The other day, on a whim, I wondered what William Blackstone wrote about joint-stock companies. Blackstone wrote his thorough and erudite Commentaries on the laws of England between 1765 and 1769. His presentation of English common law as a coherent system of justice resting on natural law dynamics inherent in human nature solidified the intellectual framework for constitutional democracy under the rule of law ideal, a great boon to humankind as we have seen over the last 250 years.
Somewhat to my surprise, I did not find any reference to joint-stock companies in his index.
But I did find a reference to “partnerships.” Turning to page 437 in Volume 3 in my copy of his Commentaries, I made (to me at least) an exciting discovery overlooked all these years of legal study.
Blackstone commented on partnerships – a form of business enterprise with shared ownership and responsibilities – in his chapter on the courts of equity. In addition to partnerships, it turns out he put most activities in what we would consider business or capitalism under the jurisdiction of courts of equity and not courts of law.
Equity, he said, had jurisdiction of all matters where an accounting is required: partnerships, personal assets, debts, estate gifts and bequests, distribution of the residue of holdings, of deposits of goods for security, holders of goods on behalf of others, “factors” or wholesalers and agents.
Courts of Equity also had jurisdiction of cases of “security” where money was lent on the pledge of property as a security for re-payment, such as a mortgage. The pledge on oath created a moral obligation to perform. Thus, the basis for modern finance was put under the supervision of equity.
Any property put in trust for management by a trustee of some kind – a corporate director for example – was also under the jurisdiction of equity.
He wrote “It would be endless to point out all the several avenues in human affairs and in this commercial age, which lead to or end in accounts.”
Now, contracts, both express and implied, so necessary for finance and commerce were under the jurisdiction of courts of law unless some fraud or misrepresentation or other malfeasance was the cause of the dispute over performance by one party or the other to a contract. Then, the aggrieved party could move the litigation to a court of equity.
For centuries, the English lived under and argued their disputes with each other in two different systems of court procedure. One was law and the other equity. To oversimplify, law was based on rules allocating rights and powers, while equity was based on good morals to prevent abuse of powers given by the law. The combined system, we could say, attempted to integrate law with morals.
In the U.S. today, there is no longer such a distinction between two kinds of courts or two different procedures. In 1938, the federal courts combined law and equity in one system of procedure. Equitable doctrines can be applied by any court if relevant to the case before it. Thus, for decades, American law schools have not taught separate courses on equity and only a few have courses on English legal history.
But there is support for the Caux Round Table for Moral Capitalism’s mission of promoting moral capitalism in Blackstone’s discussion of equity.

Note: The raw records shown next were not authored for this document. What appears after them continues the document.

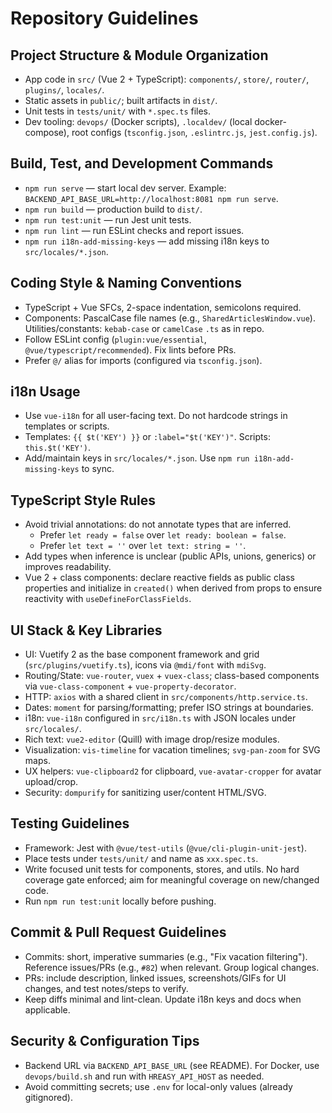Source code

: # Repository Guidelines

## Project Structure & Module Organization
- App code in `src/` (Vue 2 + TypeScript): `components/`, `store/`, `router/`, `plugins/`, `locales/`.
- Static assets in `public/`; built artifacts in `dist/`.
- Unit tests in `tests/unit/` with `*.spec.ts` files.
- Dev tooling: `devops/` (Docker scripts), `.localdev/` (local docker-compose), root configs (`tsconfig.json`, `.eslintrc.js`, `jest.config.js`).

## Build, Test, and Development Commands
- `npm run serve` — start local dev server. Example: `BACKEND_API_BASE_URL=http://localhost:8081 npm run serve`.
- `npm run build` — production build to `dist/`.
- `npm run test:unit` — run Jest unit tests.
- `npm run lint` — run ESLint checks and report issues.
- `npm run i18n-add-missing-keys` — add missing i18n keys to `src/locales/*.json`.

## Coding Style & Naming Conventions
- TypeScript + Vue SFCs, 2-space indentation, semicolons required.
- Components: PascalCase file names (e.g., `SharedArticlesWindow.vue`). Utilities/constants: `kebab-case` or `camelCase` `.ts` as in repo.
- Follow ESLint config (`plugin:vue/essential`, `@vue/typescript/recommended`). Fix lints before PRs.
- Prefer `@/` alias for imports (configured via `tsconfig.json`).

## i18n Usage
- Use `vue-i18n` for all user-facing text. Do not hardcode strings in templates or scripts.
- Templates: `{{ $t('KEY') }}` or `:label="$t('KEY')"`. Scripts: `this.$t('KEY')`.
- Add/maintain keys in `src/locales/*.json`. Use `npm run i18n-add-missing-keys` to sync.

## TypeScript Style Rules
- Avoid trivial annotations: do not annotate types that are inferred.
  - Prefer `let ready = false` over `let ready: boolean = false`.
  - Prefer `let text = ''` over `let text: string = ''`.
- Add types when inference is unclear (public APIs, unions, generics) or improves readability.
- Vue 2 + class components: declare reactive fields as public class properties and initialize in `created()` when derived from props to ensure reactivity with `useDefineForClassFields`.

## UI Stack & Key Libraries
- UI: Vuetify 2 as the base component framework and grid (`src/plugins/vuetify.ts`), icons via `@mdi/font` with `mdiSvg`.
- Routing/State: `vue-router`, `vuex` + `vuex-class`; class-based components via `vue-class-component` + `vue-property-decorator`.
- HTTP: `axios` with a shared client in `src/components/http.service.ts`.
- Dates: `moment` for parsing/formatting; prefer ISO strings at boundaries.
- i18n: `vue-i18n` configured in `src/i18n.ts` with JSON locales under `src/locales/`.
- Rich text: `vue2-editor` (Quill) with image drop/resize modules.
- Visualization: `vis-timeline` for vacation timelines; `svg-pan-zoom` for SVG maps.
- UX helpers: `vue-clipboard2` for clipboard, `vue-avatar-cropper` for avatar upload/crop.
- Security: `dompurify` for sanitizing user/content HTML/SVG.

## Testing Guidelines
- Framework: Jest with `@vue/test-utils` (`@vue/cli-plugin-unit-jest`).
- Place tests under `tests/unit/` and name as `xxx.spec.ts`.
- Write focused unit tests for components, stores, and utils. No hard coverage gate enforced; aim for meaningful coverage on new/changed code.
- Run `npm run test:unit` locally before pushing.

## Commit & Pull Request Guidelines
- Commits: short, imperative summaries (e.g., "Fix vacation filtering"). Reference issues/PRs (e.g., `#82`) when relevant. Group logical changes.
- PRs: include description, linked issues, screenshots/GIFs for UI changes, and test notes/steps to verify.
- Keep diffs minimal and lint-clean. Update i18n keys and docs when applicable.

## Security & Configuration Tips
- Backend URL via `BACKEND_API_BASE_URL` (see README). For Docker, use `devops/build.sh` and run with `HREASY_API_HOST` as needed.
- Avoid committing secrets; use `.env` for local-only values (already gitignored).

Intuitive resistance to both the ideal and the practicality of moral capitalism arises from marginalization of the moral sense as a factor in human affairs. Giving up on the moral sense condemns capitalism to a brutish form of competition. With a conviction more in keeping with Herbert Spencer’s social darwinism and its modern progeny, the agency problem, many think of business as purely immediate selfish exploitation of opportunity without regard for good faith, proportionality, stakeholders or long-term consequences.
Law would be enough for such enterprise. There is no need for equity.
Moral capitalism, however, requires equity. Moral capitalism posits that “moral” factors not only should be applied in business but that doing so can predictably lead to better outcomes.
Blackstone’s commentary demonstrates that in his time, moral factors (equity) were required as a part of doing business in a “commercial” society. His presentation of the laws of England is proof that moral capitalism has a claim to legitimacy before the law.